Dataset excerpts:
* * * * * * * * *

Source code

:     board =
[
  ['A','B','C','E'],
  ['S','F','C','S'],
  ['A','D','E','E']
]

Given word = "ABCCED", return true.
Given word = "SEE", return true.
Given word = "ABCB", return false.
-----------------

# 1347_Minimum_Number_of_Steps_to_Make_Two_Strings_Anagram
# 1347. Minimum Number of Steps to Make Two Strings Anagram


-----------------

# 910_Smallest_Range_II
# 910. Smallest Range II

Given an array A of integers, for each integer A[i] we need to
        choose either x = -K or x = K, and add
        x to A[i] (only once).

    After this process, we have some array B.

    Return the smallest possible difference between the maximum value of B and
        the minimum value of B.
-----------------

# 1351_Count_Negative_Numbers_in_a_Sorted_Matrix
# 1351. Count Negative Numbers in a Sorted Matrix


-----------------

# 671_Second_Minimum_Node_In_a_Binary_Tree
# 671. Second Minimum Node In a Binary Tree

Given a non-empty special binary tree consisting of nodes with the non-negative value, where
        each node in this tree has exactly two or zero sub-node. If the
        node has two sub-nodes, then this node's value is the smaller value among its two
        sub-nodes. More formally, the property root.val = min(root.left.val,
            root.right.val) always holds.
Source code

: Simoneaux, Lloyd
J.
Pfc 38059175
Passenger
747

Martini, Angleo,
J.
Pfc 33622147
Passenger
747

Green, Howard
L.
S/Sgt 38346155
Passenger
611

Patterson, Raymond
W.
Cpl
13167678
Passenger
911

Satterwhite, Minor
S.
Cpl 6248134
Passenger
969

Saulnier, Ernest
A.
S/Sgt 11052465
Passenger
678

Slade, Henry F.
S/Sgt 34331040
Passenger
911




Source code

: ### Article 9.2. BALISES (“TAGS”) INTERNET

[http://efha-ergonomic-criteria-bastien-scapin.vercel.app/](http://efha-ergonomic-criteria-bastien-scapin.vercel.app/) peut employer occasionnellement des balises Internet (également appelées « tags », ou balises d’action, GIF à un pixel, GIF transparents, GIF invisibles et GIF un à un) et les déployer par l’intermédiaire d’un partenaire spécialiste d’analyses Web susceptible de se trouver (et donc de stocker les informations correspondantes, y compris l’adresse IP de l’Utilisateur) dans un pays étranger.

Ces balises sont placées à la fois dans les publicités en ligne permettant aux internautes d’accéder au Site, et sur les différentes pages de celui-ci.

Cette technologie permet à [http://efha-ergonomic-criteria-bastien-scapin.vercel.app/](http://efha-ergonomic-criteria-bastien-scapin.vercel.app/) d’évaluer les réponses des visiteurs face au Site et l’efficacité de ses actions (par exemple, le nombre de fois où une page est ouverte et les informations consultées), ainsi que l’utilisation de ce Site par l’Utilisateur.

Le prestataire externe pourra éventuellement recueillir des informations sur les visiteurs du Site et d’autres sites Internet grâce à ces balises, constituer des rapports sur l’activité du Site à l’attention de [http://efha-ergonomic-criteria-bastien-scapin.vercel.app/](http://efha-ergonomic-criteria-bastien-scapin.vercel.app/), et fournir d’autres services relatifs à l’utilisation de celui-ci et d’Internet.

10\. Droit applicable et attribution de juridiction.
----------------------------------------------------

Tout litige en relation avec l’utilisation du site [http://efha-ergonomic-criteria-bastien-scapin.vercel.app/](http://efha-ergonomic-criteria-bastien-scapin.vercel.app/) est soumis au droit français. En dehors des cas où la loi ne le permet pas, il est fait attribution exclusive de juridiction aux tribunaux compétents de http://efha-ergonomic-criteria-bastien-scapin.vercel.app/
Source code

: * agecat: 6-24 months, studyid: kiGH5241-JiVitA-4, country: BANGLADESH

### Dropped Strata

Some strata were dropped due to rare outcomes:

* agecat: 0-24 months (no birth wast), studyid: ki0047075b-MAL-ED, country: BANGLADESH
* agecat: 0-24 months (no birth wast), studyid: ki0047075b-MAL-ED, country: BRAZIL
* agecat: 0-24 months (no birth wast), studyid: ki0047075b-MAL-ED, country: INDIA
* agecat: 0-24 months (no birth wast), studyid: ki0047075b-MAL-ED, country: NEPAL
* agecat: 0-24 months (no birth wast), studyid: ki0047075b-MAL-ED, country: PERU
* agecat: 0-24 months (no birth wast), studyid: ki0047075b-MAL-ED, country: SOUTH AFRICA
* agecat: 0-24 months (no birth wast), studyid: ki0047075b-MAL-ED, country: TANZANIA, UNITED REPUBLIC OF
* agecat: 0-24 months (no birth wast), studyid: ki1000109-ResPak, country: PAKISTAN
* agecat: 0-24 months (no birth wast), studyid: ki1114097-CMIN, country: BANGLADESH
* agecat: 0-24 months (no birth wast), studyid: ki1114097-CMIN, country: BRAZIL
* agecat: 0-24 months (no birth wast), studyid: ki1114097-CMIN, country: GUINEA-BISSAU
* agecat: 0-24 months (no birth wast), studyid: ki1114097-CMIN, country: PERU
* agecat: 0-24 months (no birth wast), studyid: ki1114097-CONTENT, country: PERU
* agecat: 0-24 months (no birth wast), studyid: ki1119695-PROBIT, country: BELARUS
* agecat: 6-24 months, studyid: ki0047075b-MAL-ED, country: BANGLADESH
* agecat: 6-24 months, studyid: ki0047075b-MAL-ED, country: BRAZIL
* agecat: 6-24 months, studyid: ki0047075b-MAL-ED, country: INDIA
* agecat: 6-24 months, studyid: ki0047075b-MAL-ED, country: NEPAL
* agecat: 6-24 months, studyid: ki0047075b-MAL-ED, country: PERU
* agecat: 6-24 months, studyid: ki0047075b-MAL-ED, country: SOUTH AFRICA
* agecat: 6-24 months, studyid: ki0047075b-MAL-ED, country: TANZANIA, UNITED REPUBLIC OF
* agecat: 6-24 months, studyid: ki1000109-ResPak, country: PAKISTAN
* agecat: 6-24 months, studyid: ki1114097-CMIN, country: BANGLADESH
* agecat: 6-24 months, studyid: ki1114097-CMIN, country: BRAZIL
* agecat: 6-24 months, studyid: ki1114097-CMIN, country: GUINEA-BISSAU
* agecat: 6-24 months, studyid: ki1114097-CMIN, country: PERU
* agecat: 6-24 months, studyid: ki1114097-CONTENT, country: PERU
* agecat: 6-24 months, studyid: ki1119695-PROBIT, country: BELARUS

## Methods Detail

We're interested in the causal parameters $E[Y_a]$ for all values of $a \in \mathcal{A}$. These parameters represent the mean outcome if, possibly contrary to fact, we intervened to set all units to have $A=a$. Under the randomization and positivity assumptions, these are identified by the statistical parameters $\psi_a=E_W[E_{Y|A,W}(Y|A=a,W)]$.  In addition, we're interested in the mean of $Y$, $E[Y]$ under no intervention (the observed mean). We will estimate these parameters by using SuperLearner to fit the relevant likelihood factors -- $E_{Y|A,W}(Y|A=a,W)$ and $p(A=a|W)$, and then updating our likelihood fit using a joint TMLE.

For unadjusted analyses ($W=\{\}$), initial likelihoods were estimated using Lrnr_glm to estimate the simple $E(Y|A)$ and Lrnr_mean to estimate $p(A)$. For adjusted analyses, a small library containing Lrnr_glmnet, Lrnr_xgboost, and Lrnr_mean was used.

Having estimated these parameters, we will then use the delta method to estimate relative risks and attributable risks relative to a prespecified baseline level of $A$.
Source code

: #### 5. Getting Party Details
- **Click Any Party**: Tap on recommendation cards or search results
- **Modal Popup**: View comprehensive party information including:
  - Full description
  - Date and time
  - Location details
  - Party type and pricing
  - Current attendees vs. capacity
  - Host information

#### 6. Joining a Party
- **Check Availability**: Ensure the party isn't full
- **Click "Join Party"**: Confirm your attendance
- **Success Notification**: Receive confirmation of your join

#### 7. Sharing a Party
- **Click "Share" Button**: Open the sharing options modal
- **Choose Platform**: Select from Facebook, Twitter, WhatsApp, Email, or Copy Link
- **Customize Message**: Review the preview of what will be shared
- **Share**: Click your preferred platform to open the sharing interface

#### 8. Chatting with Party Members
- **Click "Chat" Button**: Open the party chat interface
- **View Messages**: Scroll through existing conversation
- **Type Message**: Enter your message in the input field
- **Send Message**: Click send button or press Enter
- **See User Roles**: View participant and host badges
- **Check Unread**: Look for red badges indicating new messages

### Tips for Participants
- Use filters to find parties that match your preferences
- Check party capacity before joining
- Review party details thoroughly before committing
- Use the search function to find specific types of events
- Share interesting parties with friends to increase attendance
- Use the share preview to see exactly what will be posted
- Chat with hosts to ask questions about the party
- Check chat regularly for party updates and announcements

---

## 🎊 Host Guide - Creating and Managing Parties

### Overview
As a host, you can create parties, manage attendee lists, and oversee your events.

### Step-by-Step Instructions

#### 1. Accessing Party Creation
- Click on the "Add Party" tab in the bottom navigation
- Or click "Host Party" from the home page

* * * * * * * * *

▶ [Directions for this task] Copy everything from the line containing "#### 1. Accessing Party Creation" down to the end of the records, with no changes.

▶ [Result]
#### 1. Accessing Party Creation
- Click on the "Add Party" tab in the bottom navigation
- Or click "Host Party" from the home page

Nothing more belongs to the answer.